時短協力金支給「遅すぎない?」...飲食店「要請するなら約束守って」 1都3県未支給率まとめ

2021年5月29日 06時00分
 新型コロナウイルス感染拡大防止のため、営業時間の短縮要請に応じた飲食店に対する1都3県の協力金の支払いが一部で遅れている。2カ月前に受け付けを始めた申請分でさえ、東京都で1割、千葉県で2割近くの支給が完了していない。一部の店では協力金が振り込まれないため、やむなく通常営業に踏み切る店も出ている。(原田晋也、森本智之、皆川剛)

◆通常営業に踏み切る店も

「時短要請に協力したいが、できない」と話す藤嶋由香さん=東京・新橋で

 「要請するなら約束は守ってほしい」。東京・新橋の「やきとんユカちゃん」を経営する藤嶋由香さんは、苦しい胸の内を明かす。協力金の支給遅れなどに反発し、今では店は午後11時半まで営業し、酒類も提供している。

_課題一覧_:
**1.** 本文の「時短協力金支給「遅すぎない?」から始まり「原田晋也、森本智之、皆川剛)」で終わる部分を、「飲食店」を「外食店」に書き換えて示してください。
**2.** 本文によると、2カ月前に受け付けを始めた申請分のうち、東京都ではどれだけの支給が完了していないか。
本文だけを根拠にして答えること。

_検討用データ_:
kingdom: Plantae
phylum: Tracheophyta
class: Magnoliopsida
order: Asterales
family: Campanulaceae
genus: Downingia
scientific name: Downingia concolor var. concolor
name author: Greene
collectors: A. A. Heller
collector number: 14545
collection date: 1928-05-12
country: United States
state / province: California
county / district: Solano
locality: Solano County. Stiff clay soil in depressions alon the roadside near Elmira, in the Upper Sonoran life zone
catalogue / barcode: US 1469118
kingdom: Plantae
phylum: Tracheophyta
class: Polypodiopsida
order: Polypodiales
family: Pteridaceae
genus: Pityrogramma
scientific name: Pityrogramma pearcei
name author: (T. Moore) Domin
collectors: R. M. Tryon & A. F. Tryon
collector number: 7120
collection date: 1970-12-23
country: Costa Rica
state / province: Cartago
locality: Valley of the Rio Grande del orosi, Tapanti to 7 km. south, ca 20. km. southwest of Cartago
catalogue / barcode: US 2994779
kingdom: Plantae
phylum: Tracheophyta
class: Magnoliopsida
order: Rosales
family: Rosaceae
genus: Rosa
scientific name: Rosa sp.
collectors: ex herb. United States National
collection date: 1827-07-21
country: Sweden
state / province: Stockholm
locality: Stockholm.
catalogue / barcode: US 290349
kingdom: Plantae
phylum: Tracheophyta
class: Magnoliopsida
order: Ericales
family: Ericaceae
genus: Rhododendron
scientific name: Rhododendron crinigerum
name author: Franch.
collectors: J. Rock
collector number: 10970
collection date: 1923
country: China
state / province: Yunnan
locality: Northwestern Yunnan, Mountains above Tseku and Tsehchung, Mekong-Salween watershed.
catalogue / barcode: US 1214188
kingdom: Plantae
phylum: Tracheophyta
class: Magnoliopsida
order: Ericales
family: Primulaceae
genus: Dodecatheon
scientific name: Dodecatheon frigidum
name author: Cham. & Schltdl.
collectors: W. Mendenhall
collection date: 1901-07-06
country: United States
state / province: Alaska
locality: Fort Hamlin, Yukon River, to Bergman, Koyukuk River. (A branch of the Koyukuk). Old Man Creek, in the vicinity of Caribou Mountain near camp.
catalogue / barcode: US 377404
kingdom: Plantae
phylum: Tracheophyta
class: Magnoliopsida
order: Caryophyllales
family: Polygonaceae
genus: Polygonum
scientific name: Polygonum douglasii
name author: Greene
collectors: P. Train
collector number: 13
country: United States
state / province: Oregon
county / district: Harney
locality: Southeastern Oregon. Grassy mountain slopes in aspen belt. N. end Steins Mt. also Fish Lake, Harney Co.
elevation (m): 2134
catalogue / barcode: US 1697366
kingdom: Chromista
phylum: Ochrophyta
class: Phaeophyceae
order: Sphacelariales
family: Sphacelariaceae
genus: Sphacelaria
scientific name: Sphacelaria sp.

_解答一覧_:
**1.**
時短協力金支給「遅すぎない?」...外食店「要請するなら約束守って」 1都3県未支給率まとめ

2021年5月29日 06時00分
 新型コロナウイルス感染拡大防止のため、営業時間の短縮要請に応じた外食店に対する1都3県の協力金の支払いが一部で遅れている。2カ月前に受け付けを始めた申請分でさえ、東京都で1割、千葉県で2割近くの支給が完了していない。一部の店では協力金が振り込まれないため、やむなく通常営業に踏み切る店も出ている。(原田晋也、森本智之、皆川剛)

**2.** 1割